Oh, so you're interested in the grand mythology of the constellations, my lad? Well, Ursa was the name of a black bear who had a special way with the damsels. Unfortunately, he got busted in bed with the mayor of Burlington's wife. His only option was to eat the mayor, suit and phony smile and all, and assume the post. Over the centuries the word mayor turned into major. Shall we open these windows and stick our heads into the lobotomizing wind for a look?

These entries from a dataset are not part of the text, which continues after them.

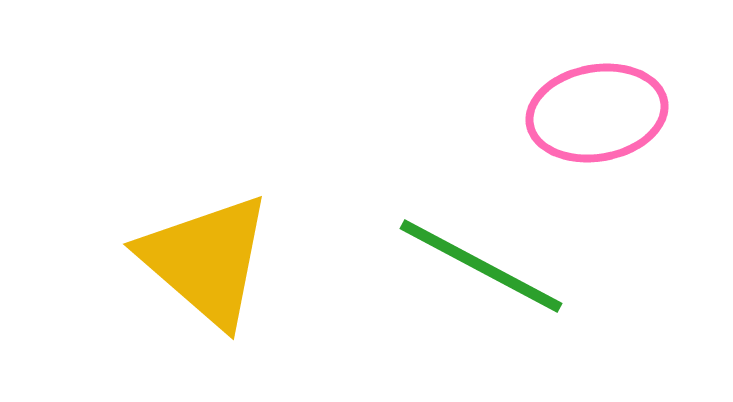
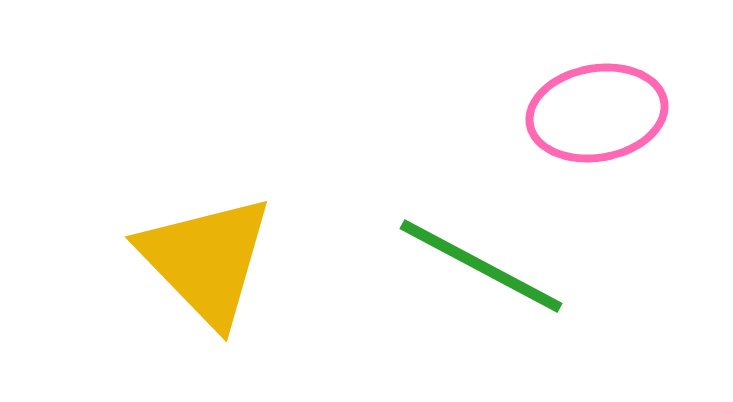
yellow triangle: rotated 5 degrees clockwise
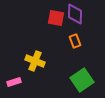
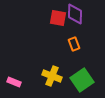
red square: moved 2 px right
orange rectangle: moved 1 px left, 3 px down
yellow cross: moved 17 px right, 15 px down
pink rectangle: rotated 40 degrees clockwise
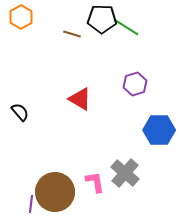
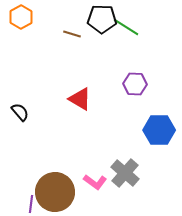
purple hexagon: rotated 20 degrees clockwise
pink L-shape: rotated 135 degrees clockwise
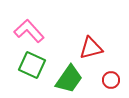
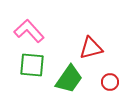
green square: rotated 20 degrees counterclockwise
red circle: moved 1 px left, 2 px down
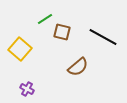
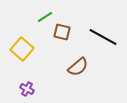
green line: moved 2 px up
yellow square: moved 2 px right
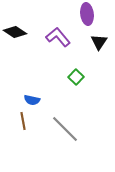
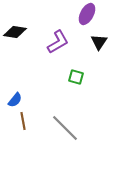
purple ellipse: rotated 35 degrees clockwise
black diamond: rotated 25 degrees counterclockwise
purple L-shape: moved 5 px down; rotated 100 degrees clockwise
green square: rotated 28 degrees counterclockwise
blue semicircle: moved 17 px left; rotated 63 degrees counterclockwise
gray line: moved 1 px up
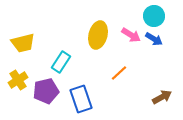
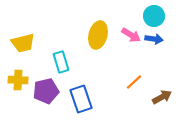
blue arrow: rotated 24 degrees counterclockwise
cyan rectangle: rotated 50 degrees counterclockwise
orange line: moved 15 px right, 9 px down
yellow cross: rotated 36 degrees clockwise
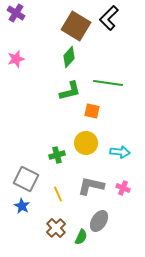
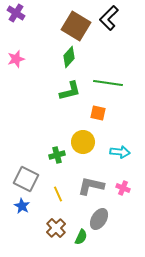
orange square: moved 6 px right, 2 px down
yellow circle: moved 3 px left, 1 px up
gray ellipse: moved 2 px up
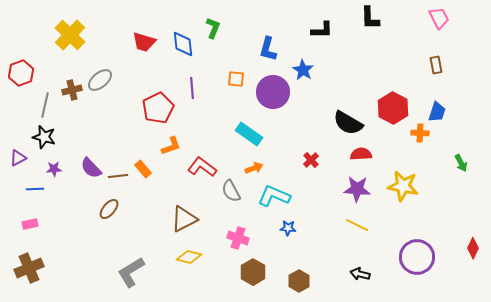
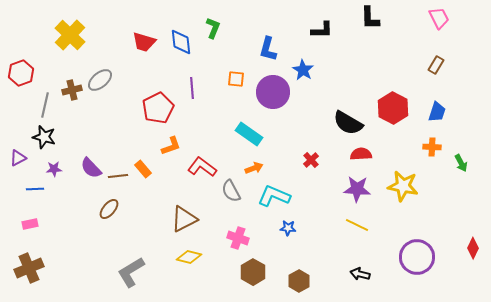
blue diamond at (183, 44): moved 2 px left, 2 px up
brown rectangle at (436, 65): rotated 42 degrees clockwise
orange cross at (420, 133): moved 12 px right, 14 px down
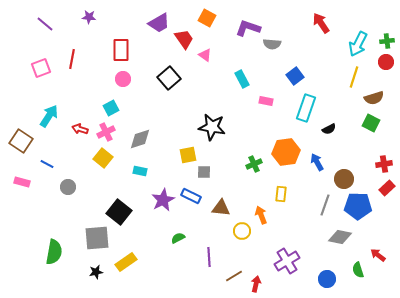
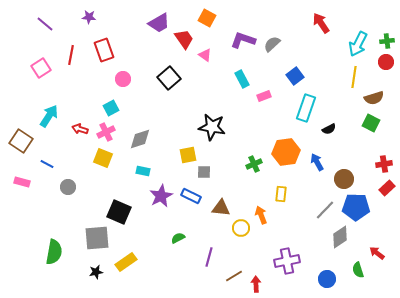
purple L-shape at (248, 28): moved 5 px left, 12 px down
gray semicircle at (272, 44): rotated 132 degrees clockwise
red rectangle at (121, 50): moved 17 px left; rotated 20 degrees counterclockwise
red line at (72, 59): moved 1 px left, 4 px up
pink square at (41, 68): rotated 12 degrees counterclockwise
yellow line at (354, 77): rotated 10 degrees counterclockwise
pink rectangle at (266, 101): moved 2 px left, 5 px up; rotated 32 degrees counterclockwise
yellow square at (103, 158): rotated 18 degrees counterclockwise
cyan rectangle at (140, 171): moved 3 px right
purple star at (163, 200): moved 2 px left, 4 px up
gray line at (325, 205): moved 5 px down; rotated 25 degrees clockwise
blue pentagon at (358, 206): moved 2 px left, 1 px down
black square at (119, 212): rotated 15 degrees counterclockwise
yellow circle at (242, 231): moved 1 px left, 3 px up
gray diamond at (340, 237): rotated 45 degrees counterclockwise
red arrow at (378, 255): moved 1 px left, 2 px up
purple line at (209, 257): rotated 18 degrees clockwise
purple cross at (287, 261): rotated 20 degrees clockwise
red arrow at (256, 284): rotated 14 degrees counterclockwise
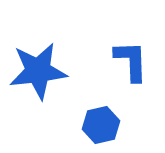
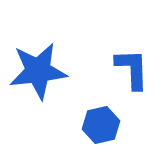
blue L-shape: moved 1 px right, 8 px down
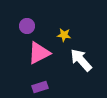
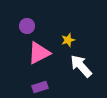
yellow star: moved 4 px right, 5 px down; rotated 24 degrees counterclockwise
white arrow: moved 6 px down
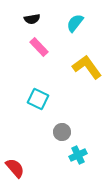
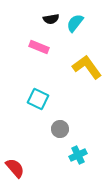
black semicircle: moved 19 px right
pink rectangle: rotated 24 degrees counterclockwise
gray circle: moved 2 px left, 3 px up
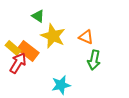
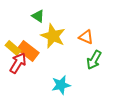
green arrow: rotated 18 degrees clockwise
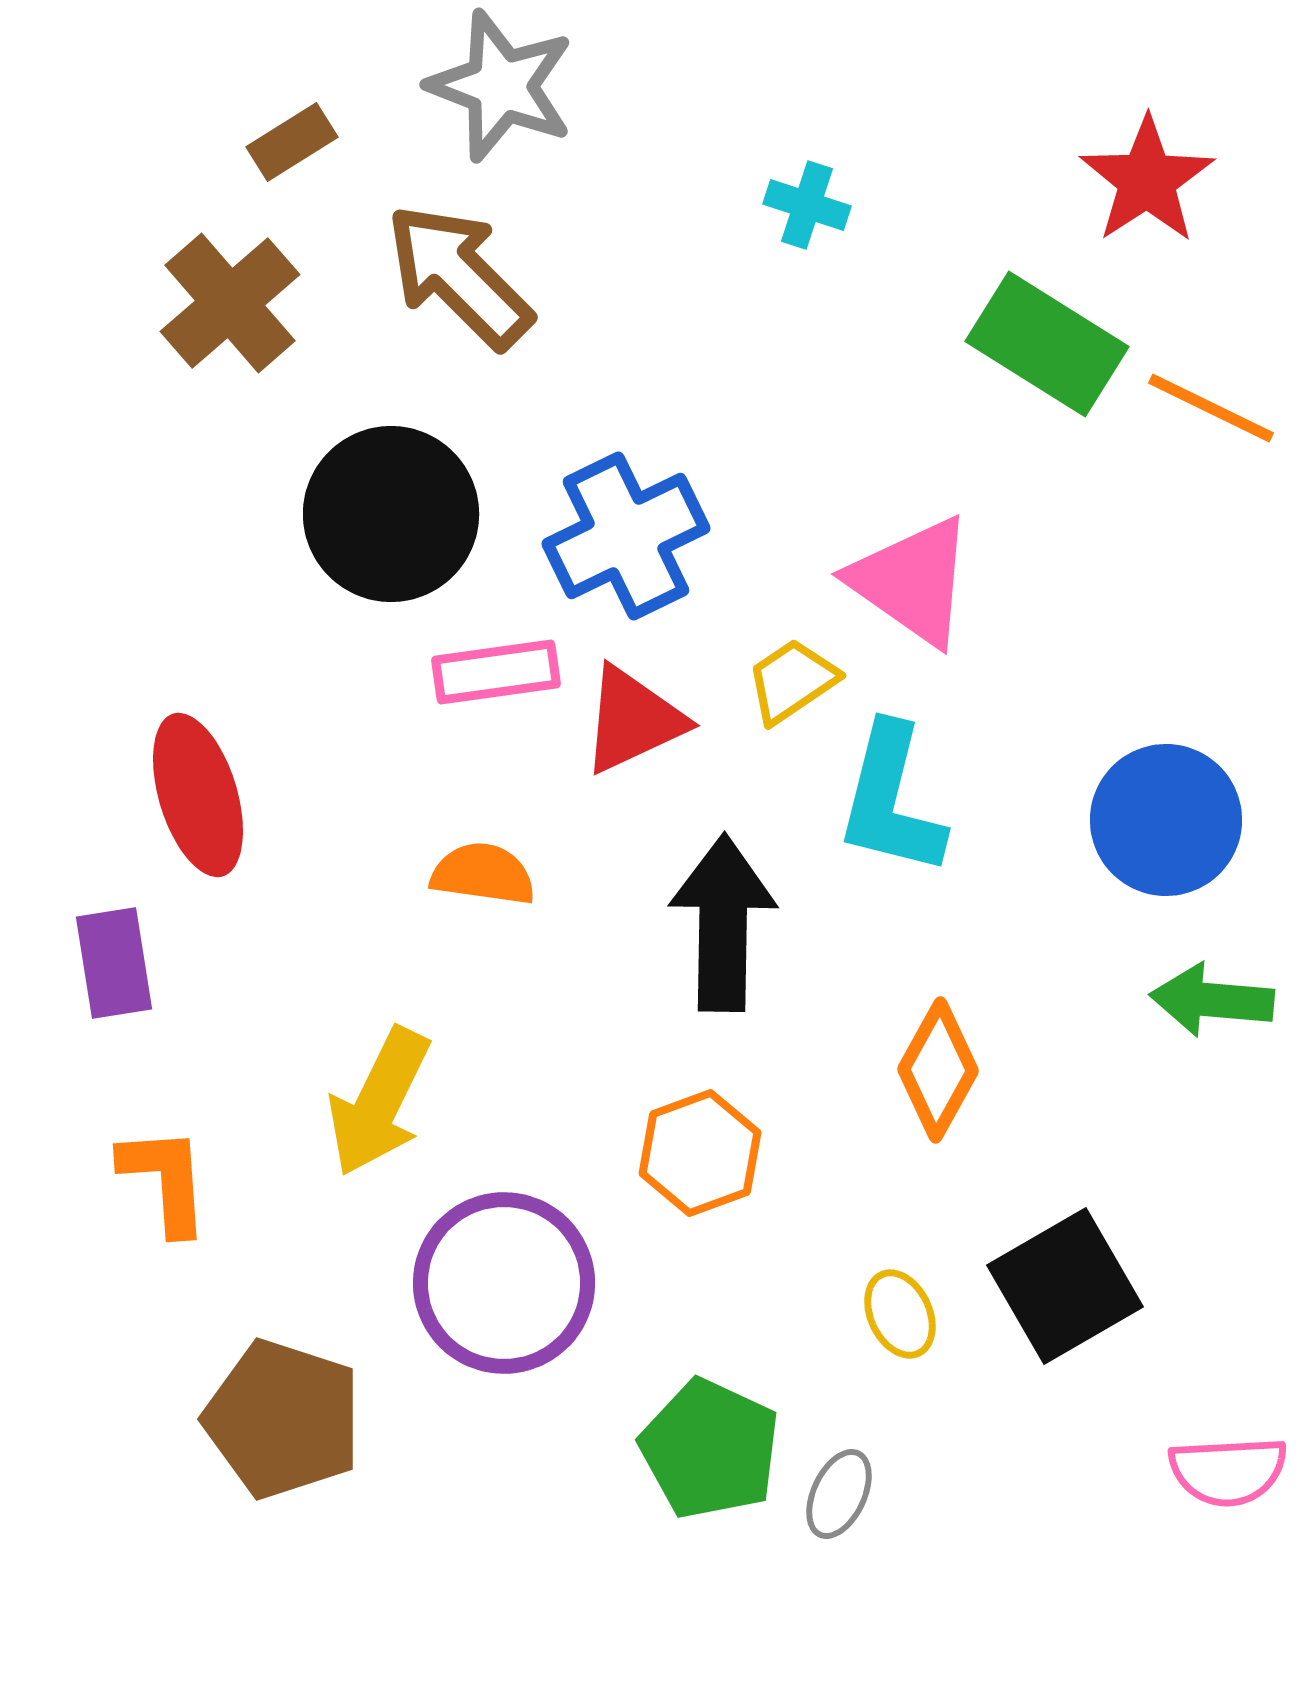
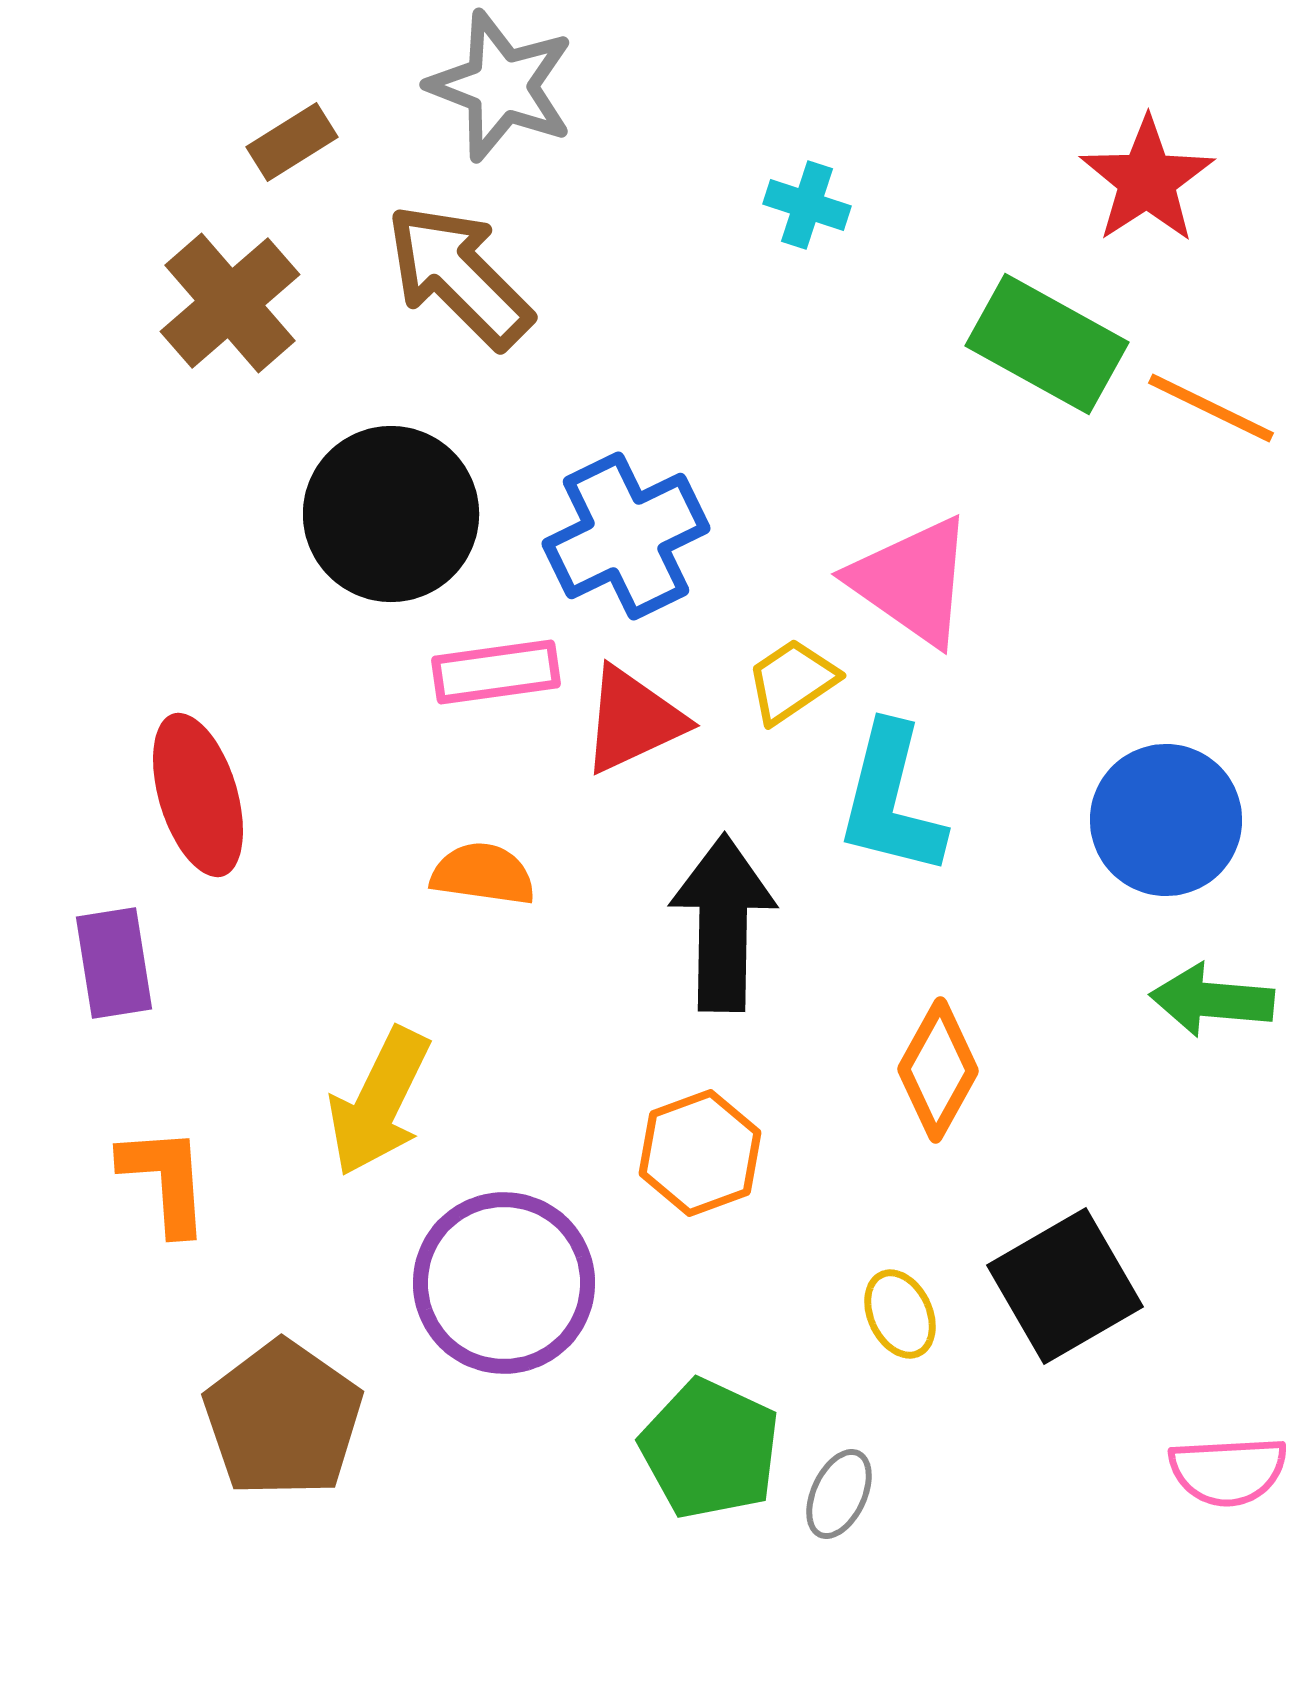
green rectangle: rotated 3 degrees counterclockwise
brown pentagon: rotated 17 degrees clockwise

Crack. Pass. Crack. Keep. What else you got, Sandman, dummy? Oh, I got, I got, I got, he'd reply — but then there would be this field-size silence filling the cab. Sometimes I broke the silence, asking if he remembered killing the raccoon back in our tykehood. Usually he didn't answer.
Once, though, he did. He told of returning the next day, poking the carcass with a stick, and realizing it was a mother — a poor dead momma, those were his exact words — her belly full of babies. Right there, a boy with tears on his cheeks, he'd sworn never to kill another helpless animal for the rest of his life. And as far as I know, my one true friend kept that honorable promise right to the very last.
It maybe goes without saying that Sandy was like those shoes tossed over the line when it happened. Suspended. Dangling. Caught between earth and sky, between a brainy brain and an insatiable thirst, a doctor mom and a tractor dad. Joy and sorrow. Himself and himself. Drunk and too drunk. Whatever.
Though I've got no proof, I suspect the headlights were off — just for fun, just for old time's sake — and that he was squinting. Squinting. Honestly, it pains me something awful to consider that his final thought was the cow moose and the damage he'd caused her — not the thought that he'd broken his vow but that he'd made her bleed. The truck spun from the road, dunked into a not-frozen-enough pond, took a mile of barbed-wire fence to the bottom. And that, as they say, was that.
Sunday. Saddest day of the week, am I wrong? I swear the lord on high must feel the ache of a winter Sunday in Vermont — that wind across those fields of stubble, that wind and that wind and that damn howling wind. I got stupidly lit after hanging up the phone and arrived at school sober but wrecked the next morning. If I remember correctly, the kids asked me why I was looking so hard at the blank dry-erase board, and I replied that often the best way to get smart is to quit all the learning.
They kind of laughed, kind of didn't, and I told them outright — this I remember crystal clear — that today's teacher had no fucking clue what he was talking about. Not one of my prouder moments, dropping that F-bomb in class, but what can you do?
Really, what can you do? They were alive and I was angry and they were alive and I was heartbroken. They were alive and I was grateful. And we were alive, here, all of us together, me and my pupils, my diligent students. I launched into a lecture on Calvin Coolidge.
Don't bother with notes, I said. This won't be on any test.